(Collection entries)
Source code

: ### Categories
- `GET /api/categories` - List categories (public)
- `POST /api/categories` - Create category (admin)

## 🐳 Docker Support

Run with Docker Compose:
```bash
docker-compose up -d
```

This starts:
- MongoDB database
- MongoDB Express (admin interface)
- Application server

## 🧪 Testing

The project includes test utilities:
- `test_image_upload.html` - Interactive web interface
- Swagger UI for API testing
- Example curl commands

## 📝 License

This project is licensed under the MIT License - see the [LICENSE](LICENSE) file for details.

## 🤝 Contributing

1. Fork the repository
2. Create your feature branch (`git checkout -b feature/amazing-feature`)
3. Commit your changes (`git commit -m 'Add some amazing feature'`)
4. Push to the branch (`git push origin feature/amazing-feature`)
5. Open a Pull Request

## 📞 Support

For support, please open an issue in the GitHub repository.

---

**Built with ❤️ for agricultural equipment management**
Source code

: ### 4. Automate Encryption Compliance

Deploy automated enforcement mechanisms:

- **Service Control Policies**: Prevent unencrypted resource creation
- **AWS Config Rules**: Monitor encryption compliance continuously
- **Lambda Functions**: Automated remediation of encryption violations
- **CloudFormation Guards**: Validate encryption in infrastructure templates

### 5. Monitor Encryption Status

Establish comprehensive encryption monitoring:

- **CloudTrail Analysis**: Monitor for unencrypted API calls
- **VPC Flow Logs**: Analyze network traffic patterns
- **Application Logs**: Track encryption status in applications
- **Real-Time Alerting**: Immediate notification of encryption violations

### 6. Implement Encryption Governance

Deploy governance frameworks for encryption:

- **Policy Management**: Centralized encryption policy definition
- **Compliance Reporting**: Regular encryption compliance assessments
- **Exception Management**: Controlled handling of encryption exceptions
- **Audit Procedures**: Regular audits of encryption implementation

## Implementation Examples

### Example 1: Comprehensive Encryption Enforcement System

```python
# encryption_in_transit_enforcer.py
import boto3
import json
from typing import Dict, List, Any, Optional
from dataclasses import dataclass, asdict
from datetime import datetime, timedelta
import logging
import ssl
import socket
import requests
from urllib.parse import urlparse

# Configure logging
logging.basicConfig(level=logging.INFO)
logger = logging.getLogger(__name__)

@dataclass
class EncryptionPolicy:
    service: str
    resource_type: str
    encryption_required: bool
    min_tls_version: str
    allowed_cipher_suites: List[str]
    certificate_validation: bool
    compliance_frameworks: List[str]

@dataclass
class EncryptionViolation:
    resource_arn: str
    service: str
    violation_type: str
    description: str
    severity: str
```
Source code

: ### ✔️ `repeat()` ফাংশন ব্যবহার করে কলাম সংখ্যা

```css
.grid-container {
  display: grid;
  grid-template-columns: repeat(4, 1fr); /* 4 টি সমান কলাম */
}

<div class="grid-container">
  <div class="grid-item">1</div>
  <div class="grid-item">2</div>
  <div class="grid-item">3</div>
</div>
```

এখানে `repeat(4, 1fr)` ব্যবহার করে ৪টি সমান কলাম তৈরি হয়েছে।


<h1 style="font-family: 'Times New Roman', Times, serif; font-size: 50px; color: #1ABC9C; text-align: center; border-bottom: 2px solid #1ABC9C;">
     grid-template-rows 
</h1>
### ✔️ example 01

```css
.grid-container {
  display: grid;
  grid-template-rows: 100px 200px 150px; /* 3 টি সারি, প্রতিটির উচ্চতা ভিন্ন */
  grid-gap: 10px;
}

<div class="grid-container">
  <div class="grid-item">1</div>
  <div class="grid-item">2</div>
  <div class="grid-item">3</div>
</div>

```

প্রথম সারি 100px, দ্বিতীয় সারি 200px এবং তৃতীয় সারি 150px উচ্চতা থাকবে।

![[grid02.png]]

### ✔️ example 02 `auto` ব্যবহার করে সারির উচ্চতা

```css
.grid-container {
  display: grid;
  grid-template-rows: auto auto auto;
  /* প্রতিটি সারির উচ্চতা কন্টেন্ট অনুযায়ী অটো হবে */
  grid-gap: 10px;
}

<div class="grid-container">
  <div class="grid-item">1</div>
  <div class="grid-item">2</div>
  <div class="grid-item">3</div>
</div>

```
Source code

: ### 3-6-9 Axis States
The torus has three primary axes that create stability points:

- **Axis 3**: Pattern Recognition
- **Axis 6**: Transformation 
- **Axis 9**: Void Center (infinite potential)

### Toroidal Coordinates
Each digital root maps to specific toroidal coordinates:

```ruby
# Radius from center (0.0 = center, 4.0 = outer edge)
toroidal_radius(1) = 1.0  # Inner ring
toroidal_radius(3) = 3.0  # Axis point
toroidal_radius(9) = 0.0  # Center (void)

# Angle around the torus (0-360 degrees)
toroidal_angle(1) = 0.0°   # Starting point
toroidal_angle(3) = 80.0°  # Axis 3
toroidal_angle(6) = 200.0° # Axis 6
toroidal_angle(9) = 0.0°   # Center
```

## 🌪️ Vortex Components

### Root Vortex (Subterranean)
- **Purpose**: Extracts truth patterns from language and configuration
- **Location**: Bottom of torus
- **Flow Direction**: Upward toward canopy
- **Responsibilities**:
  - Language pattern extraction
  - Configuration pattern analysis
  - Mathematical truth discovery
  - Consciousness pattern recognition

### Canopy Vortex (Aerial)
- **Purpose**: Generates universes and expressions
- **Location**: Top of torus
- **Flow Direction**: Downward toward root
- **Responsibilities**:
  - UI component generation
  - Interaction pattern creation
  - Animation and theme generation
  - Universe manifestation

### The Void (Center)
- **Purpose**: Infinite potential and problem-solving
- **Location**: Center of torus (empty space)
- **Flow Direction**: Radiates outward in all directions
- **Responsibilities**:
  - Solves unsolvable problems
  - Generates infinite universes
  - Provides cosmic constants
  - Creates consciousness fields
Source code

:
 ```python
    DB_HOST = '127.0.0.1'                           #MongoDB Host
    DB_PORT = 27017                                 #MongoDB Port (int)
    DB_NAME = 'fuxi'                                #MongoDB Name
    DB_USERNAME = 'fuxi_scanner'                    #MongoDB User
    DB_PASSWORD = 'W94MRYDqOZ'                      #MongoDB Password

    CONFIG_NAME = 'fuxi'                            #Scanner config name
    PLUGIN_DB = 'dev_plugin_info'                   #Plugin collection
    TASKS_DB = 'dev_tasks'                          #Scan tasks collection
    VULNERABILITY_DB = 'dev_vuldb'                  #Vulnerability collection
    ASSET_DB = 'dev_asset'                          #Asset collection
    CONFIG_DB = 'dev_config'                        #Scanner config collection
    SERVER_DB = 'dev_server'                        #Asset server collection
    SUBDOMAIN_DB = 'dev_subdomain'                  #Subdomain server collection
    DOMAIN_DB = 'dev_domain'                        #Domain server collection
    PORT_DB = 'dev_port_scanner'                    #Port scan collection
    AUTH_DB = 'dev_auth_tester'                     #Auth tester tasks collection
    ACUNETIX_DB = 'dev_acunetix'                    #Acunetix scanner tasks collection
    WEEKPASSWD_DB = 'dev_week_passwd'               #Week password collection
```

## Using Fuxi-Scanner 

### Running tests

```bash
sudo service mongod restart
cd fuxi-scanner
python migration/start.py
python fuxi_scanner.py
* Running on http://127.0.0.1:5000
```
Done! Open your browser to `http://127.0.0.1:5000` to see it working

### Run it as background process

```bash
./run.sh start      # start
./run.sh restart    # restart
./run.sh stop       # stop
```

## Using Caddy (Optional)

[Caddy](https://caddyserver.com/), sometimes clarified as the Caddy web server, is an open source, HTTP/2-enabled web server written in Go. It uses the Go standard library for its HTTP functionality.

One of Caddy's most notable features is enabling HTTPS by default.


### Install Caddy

- **Work to be completed**
Using the entries shown above, reproduce verbatim the lines from the line bearing "- Application server" to the line bearing "## 📞 Support", inclusive.

- **Answer box**
- Application server

## 🧪 Testing

The project includes test utilities:
- `test_image_upload.html` - Interactive web interface
- Swagger UI for API testing
- Example curl commands

## 📝 License

This project is licensed under the MIT License - see the [LICENSE](LICENSE) file for details.

## 🤝 Contributing

1. Fork the repository
2. Create your feature branch (`git checkout -b feature/amazing-feature`)
3. Commit your changes (`git commit -m 'Add some amazing feature'`)
4. Push to the branch (`git push origin feature/amazing-feature`)
5. Open a Pull Request

## 📞 Support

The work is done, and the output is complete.